ES 5.6 gobbles up entire OS RAM after 30-40 mins of bulk indexing and no searching

Dear All,
We are using Elastic Search in production environment on 6 servers each of which have 80vcpus, 286GB of RAM and with 2 ES 5.6 Data nodes running on each of them.

Each data node is given just less than 32GB of RAM to ensure compressed OOPS.
Spinning speed is set to HDD.
Async flush is set.
Translog size is set to 1GB.
Refresh interval is set to 30s.
mlock is true.
swapiness is off.
File descriptors count are above 2,00,000.
Mmap count is 2612445.

There is one client application which is doing bulk insertion in ES. This client application uses 16GB of RAM residing on same server.

The system is under bulk indexing load with 6 clients doing bulk insertion in ES with each instance having batch size of 7500 with 2 concurrent actions. The system is used not very often for searching(like 5-10 aggregation query once every hour at hour rollover).

For 30-40 mins during load, the ES works properly (i.e. the nodes are taking in huge loads and working smoothly).
Top command and free -g shows that system is healthy and my client is also able to out load.
After 40-45 mins, the free -g on each of the server shows 0 under free and entire available memory under shared/cache.

Now I do understand that I can still run applications as these are shared memory and available to any application which demands it, BUT my client starts experiencing lag due to no available memory and fails to work at same pace which leads to decreased throughput.

I have gone through numerous post surrounding this. None helped.
HOW do I restrict ES/Lucene to take up only x% of total OS RAM available on my OS. For example in above scenario,

2 ES Data Nodes - 64 GB.
1 client application - 16 GB
Leaving equal amount of ES RAM to Lucene for caching - 64GB

I should still be left with roughly 140GB of Memory by limting Lucene/ES to use only 64GB of my OS RAM.

I have not found any variable, any parameter which can be set to restrict this. On some post I saw it might be due to netty or due to some bug, but I am not able to find any variable or parameter which can be tuned for this.

Other applications(1 or 2) which run on same server as that of ES starts experiencing heavy lag and soon leads to decreased throughput. Due to limitation, I need to have atleast 1 or 2 instances of my application running on these servers.

If any further information is needed, please do let me know.
Please help.

As you point out this is shared/cached memory and this is an OS level setting that is outside Elasticsearch's ability to maintain. You'll have to look up memory management for your OS.

HI Mark,
This is not OS level issue. Every time bulk load is running for 30-40 mins, the entire cache is taken up by ES process. This makes all the other applications running on same server to respond slowly.
I tried changing file store to niofs as well but to no avail. The RAM used by ES still reaches 100%.
ES alone takes up 100% of RAM in cache/virtual memory.
There has to be some way by which I can restrict ES to occupy some % of shared/virtual memory.
ES version is 5.6

As I mentioned there is, it's via the OS.

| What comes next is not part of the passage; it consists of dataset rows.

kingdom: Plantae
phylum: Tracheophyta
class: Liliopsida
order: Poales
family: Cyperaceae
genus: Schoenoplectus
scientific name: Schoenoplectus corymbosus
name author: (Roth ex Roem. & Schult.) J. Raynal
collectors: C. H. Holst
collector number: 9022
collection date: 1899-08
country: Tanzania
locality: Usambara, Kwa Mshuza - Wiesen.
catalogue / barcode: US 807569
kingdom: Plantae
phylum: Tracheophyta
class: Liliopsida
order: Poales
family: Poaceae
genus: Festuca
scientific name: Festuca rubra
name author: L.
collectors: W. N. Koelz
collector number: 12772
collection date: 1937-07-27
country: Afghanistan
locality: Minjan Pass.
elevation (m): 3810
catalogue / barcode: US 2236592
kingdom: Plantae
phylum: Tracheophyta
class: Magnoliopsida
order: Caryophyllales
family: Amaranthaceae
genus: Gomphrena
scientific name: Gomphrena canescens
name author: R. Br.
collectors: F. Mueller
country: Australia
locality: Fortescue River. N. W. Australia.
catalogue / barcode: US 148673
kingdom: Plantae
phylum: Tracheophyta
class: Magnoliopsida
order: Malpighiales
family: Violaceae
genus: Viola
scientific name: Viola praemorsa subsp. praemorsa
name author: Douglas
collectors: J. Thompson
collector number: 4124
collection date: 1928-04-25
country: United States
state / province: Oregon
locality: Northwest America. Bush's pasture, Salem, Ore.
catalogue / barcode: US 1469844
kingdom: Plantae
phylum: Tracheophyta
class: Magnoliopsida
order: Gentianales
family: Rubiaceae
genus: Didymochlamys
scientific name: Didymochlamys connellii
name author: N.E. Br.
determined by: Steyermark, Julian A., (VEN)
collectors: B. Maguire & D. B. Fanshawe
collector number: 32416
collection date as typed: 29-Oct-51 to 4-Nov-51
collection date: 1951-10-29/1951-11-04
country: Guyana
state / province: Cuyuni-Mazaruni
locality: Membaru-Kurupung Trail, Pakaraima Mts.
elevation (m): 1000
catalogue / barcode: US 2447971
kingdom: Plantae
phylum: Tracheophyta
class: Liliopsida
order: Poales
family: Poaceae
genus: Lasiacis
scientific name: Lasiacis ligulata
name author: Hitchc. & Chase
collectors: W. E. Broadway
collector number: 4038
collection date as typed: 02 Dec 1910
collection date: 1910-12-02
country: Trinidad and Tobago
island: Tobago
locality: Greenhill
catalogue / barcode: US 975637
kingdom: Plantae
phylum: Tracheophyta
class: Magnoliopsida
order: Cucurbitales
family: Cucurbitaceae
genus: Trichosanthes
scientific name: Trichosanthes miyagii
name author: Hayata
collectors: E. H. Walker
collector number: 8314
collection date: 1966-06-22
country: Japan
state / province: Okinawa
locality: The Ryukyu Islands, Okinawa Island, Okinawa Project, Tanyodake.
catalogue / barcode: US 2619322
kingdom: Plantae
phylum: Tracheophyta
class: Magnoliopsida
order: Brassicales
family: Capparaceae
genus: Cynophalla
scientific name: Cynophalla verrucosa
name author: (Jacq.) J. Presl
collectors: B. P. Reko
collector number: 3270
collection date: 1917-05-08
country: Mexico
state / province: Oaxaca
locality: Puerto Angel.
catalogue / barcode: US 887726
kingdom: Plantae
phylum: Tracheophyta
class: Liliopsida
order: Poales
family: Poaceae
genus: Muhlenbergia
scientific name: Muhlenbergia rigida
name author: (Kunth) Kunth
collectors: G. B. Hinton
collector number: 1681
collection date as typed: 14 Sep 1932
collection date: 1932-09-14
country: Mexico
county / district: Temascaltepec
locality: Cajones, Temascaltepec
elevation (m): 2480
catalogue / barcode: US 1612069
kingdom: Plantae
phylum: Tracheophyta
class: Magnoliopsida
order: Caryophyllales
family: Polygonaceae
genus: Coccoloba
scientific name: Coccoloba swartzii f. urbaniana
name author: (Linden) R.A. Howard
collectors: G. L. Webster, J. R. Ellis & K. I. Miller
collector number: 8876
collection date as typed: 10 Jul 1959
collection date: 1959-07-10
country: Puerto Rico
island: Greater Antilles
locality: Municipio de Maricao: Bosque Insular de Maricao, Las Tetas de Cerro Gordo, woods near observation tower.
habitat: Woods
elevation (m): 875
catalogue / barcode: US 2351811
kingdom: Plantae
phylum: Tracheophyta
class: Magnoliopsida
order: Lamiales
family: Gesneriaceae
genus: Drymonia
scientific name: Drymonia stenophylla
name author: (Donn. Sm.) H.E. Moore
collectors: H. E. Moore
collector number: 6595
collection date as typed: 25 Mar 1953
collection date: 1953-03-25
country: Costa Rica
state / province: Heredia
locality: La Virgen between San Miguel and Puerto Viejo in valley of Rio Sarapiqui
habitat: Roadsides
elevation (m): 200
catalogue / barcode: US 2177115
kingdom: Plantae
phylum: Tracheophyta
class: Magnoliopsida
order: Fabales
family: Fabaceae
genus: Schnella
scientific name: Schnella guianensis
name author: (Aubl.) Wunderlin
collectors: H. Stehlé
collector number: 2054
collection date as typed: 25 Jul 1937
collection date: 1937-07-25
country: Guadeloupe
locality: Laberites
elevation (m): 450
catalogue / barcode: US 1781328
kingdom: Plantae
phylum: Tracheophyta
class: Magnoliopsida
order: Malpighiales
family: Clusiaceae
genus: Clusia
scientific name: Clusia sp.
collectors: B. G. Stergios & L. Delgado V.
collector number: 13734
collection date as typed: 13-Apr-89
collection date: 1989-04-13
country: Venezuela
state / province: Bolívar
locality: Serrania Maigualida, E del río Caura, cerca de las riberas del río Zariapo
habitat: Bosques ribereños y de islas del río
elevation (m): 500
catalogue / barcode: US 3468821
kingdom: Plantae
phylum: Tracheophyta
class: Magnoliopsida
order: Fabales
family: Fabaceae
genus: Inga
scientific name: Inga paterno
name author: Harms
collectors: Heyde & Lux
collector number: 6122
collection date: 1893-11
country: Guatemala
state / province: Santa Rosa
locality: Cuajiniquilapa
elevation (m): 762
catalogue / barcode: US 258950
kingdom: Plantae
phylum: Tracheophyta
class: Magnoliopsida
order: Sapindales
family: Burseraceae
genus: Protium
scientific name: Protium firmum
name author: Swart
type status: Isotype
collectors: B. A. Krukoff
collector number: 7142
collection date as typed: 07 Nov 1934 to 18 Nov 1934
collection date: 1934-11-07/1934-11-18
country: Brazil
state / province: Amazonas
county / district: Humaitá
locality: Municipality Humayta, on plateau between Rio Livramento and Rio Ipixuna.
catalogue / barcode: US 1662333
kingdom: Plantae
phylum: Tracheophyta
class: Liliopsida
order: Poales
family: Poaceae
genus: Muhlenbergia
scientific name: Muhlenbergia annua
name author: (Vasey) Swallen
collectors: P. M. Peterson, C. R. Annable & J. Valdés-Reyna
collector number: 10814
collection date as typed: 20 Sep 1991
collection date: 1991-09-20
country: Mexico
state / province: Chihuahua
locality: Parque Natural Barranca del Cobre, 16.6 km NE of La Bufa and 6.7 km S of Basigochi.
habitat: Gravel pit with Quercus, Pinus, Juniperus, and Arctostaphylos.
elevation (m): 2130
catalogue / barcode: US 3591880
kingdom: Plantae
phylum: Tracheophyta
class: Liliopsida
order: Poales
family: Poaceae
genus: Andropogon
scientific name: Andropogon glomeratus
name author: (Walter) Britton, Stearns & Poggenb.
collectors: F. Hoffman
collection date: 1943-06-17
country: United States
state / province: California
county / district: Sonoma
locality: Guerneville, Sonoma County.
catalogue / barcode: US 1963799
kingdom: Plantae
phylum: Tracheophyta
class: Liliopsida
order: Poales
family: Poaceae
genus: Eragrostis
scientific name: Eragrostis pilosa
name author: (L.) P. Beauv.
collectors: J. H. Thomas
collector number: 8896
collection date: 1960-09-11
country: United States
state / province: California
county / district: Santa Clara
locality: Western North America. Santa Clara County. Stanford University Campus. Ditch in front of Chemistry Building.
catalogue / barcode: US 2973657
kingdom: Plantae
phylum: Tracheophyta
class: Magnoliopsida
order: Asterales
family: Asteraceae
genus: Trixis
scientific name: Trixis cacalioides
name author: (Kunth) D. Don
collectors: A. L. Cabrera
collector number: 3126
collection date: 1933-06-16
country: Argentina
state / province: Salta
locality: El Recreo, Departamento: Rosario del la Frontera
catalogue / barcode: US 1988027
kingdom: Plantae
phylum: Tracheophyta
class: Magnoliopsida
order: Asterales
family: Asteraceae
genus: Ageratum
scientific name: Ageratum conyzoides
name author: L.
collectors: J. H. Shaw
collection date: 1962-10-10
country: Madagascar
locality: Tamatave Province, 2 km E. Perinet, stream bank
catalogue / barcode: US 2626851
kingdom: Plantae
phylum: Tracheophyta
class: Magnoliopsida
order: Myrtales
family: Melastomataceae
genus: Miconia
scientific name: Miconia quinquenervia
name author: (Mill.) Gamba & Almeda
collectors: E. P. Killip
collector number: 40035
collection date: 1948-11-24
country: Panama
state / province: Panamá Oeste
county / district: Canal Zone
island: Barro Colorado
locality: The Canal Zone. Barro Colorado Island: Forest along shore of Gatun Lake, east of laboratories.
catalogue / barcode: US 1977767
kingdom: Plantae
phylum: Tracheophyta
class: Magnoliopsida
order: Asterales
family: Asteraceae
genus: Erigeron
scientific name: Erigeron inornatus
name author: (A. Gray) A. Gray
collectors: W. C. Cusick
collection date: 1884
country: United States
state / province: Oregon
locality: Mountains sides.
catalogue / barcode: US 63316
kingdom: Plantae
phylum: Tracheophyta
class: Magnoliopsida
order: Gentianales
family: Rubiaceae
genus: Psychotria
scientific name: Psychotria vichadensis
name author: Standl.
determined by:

Hi Mark. Thanks for the reply.
What I have been trying to say is when I give ES 32 G of Heap and leave rest for Lucene to do its magic while my other applications on same server are running, Lucene+ES (in top command on RHEL, the user is still es using which ES was booted up), es user takes up entire virtual memory leading to complete starvation of my other application running on same physical hardware.
I have gone through numerous post to no avail.

If you can assist me in identifying parameters in OS which can be changed to restrict this, it would be really helpful.
Huge pages are disabled.
I tried limiting virtual memory in limits.conf however ES did not even start due to bootstrap checks for unlimited virtual memory.
I tried putting in Java opts, NoPreferDirect but even that did not helped.
Tried by disabling ExplicitGC did not work.
Tried changing the netty to netty4, but ES gave an exception that it has to be security3 or security4 and neither of them worked eventually.
Changed file to "niofs". Did not worked.
Did other changes in OS to no avail.

Please guide me on OS level setting if it can be controlled via OS.
We are completely lost in finding a solution for this.
I am running ES 5.6 on RHEL 7.5

This topic was automatically closed 28 days after the last reply. New replies are no longer allowed.